Aussi surnommé "Gaby", l'homme de 29 ans, est un ex-tueur à gages chargé du recrutement des petites mains, incarcéré aux Baumettes. Présentés comme les nouveaux chefs de la DZ Mafia, Gabriel O., Amine O. et Mahdi Z dirigent leurs opérations depuis leur cellule respectives, via leurs téléphones portables.
"Gaby" est également mis en cause dans l'affaire d'extorsions de fonds et les menaces de mort sur des messageries cryptes qui vise le rappeur marseillais SCH, dont un proche a été abattu par un commando en août dernier à La Grande-Motte.
Plusieurs affaires d'actions très violentes leur sont imputées. Le trio a instauré une nouvelle méthode d'expansion, basée sur les assassinats, avec de jeunes tueurs à gages recrutés grâce à des messageries cryptées sur les réseaux sociaux. L'enquête en cours doit établir ou non le lien entre les menaces de mort à l'encontre de l'agent pénitentiaire, Gabriel O et la DZ mafia. Même si de nombreux éléments "semblent s'orienter vers la DZ mafia", selon des sources policières interrogées.
Un nouveau coup de filet a d'ailleurs été mené ce lundi 2 décembre par la police judiciaire de Marseille et par les gendarmes à l'encontre de la DZ Mafia. Vingt et-une personnes ont été placées en garde à vue, dont six déjà détenues. Cette opération a eu lieu trois mois après la mort d'un proche du rappeur marseillais SCH, dans une fusillade devant une discothèque de la Grande-Motte dans l'Hérault.
Une escalade dans la "mexicanisation" de l'organisation mafieuse
Dans un communiqué, FO-Justice, déplore un "seuil inédit", franchi avec ce "contrat pour assassinat" visant un cadre des Baumettes, posté sur les réseaux sociaux. Le syndicat, majoritaire en région Paca, pointe un incident "d'une gravité exceptionnelle", qui constitue "une véritable déclaration de guerre contre le personnel pénitentiaire". A fortiori à la prison des Baumettes, déjà sous l’emprise de narcotrafiquants qui font la loi.

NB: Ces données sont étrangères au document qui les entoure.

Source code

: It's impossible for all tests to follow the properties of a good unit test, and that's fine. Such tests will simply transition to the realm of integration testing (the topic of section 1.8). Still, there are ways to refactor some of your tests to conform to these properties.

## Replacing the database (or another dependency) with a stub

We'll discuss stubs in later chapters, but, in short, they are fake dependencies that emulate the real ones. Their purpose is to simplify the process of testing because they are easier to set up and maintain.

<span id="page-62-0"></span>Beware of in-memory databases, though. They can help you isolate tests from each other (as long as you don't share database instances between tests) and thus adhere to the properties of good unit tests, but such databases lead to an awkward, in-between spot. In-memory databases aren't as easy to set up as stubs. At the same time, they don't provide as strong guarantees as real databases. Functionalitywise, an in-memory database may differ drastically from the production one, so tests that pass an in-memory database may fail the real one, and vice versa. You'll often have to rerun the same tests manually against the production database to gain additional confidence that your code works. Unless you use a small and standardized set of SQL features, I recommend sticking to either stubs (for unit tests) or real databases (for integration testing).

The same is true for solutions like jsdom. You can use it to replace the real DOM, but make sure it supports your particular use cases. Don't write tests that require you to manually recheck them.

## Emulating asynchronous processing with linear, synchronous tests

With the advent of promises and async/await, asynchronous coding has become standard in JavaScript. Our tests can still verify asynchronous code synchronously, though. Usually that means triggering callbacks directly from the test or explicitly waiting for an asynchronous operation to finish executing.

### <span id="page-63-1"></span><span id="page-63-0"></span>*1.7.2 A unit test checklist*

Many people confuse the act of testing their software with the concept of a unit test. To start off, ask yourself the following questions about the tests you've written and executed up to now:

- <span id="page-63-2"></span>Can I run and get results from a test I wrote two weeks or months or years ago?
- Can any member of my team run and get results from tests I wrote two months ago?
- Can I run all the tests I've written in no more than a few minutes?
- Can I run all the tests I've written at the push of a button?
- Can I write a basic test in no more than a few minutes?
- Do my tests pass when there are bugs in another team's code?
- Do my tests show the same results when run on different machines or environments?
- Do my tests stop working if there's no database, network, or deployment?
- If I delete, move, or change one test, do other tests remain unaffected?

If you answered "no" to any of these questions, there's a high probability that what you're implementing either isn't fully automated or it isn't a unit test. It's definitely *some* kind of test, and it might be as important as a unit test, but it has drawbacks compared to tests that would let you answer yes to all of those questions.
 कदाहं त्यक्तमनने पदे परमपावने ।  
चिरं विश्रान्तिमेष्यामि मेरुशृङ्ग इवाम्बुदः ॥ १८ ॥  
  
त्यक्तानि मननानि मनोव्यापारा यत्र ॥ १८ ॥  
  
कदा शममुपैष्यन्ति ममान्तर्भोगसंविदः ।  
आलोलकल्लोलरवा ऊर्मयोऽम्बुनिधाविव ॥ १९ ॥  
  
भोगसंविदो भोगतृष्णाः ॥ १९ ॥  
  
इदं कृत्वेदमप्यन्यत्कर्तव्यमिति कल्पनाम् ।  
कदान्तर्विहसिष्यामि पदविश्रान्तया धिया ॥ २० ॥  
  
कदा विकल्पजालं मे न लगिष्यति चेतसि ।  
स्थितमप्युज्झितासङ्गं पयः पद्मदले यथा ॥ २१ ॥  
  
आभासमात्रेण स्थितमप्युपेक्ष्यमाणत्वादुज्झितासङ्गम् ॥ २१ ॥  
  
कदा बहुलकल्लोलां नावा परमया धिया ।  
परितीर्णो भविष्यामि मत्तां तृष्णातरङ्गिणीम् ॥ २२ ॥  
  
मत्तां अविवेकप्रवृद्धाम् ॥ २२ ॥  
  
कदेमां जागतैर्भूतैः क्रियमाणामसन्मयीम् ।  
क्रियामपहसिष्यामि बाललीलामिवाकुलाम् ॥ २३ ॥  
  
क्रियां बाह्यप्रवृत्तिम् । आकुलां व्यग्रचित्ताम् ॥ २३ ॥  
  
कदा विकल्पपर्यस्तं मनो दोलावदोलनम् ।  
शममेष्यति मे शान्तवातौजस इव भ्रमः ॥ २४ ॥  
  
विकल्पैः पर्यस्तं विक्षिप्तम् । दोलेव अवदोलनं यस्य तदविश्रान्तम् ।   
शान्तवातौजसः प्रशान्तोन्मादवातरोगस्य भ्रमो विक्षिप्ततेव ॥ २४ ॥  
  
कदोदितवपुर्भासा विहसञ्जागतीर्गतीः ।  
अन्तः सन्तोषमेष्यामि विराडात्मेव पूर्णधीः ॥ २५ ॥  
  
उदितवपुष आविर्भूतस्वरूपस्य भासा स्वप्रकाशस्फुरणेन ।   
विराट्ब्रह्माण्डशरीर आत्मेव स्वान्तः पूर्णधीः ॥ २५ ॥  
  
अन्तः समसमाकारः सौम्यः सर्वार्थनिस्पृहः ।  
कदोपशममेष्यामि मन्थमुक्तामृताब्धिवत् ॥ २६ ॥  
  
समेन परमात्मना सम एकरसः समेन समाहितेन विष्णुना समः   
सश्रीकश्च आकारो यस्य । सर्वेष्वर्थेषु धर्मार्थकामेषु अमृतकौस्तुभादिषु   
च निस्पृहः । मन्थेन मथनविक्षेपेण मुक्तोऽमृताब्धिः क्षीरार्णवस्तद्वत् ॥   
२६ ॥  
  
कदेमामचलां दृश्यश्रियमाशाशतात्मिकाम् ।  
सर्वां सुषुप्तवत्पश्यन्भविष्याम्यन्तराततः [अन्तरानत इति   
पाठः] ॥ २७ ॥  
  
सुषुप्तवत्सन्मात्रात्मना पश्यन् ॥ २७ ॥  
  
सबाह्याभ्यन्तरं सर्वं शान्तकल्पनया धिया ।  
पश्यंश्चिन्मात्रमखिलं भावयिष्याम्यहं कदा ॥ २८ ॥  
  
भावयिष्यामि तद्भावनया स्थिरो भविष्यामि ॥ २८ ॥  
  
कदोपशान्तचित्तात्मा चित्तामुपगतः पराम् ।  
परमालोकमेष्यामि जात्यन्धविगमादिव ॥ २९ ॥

Le ministère de la Justice a qualifié la situation d'"exceptionnellement grave et sérieuse", indiquant que le garde des Sceaux Didier Migaud s'est personnellement entretenu avec les agents pénitentiaires concernés "et les a assurés de sa protection et de son soutien". Le ministre a jugé "inadmissible que des personnels de justice soient ainsi menacés dans l'exercice de leurs fonctions". Outre ces phénomènes de menaces et d'intimidations auprès des fonctionnaires, les violences liées aux trafics de drogue dans la région marseillaise ont fait 23 morts depuis janvier, selon un bilan de l'AFP. En 2023, le narcobanditisme avait coûté la vie à 49 personnes à Marseille, sur fond de bataille de territoires entre deux gangs, la DZ Mafia et Yoda, le premier ayant finalement pris le dessus.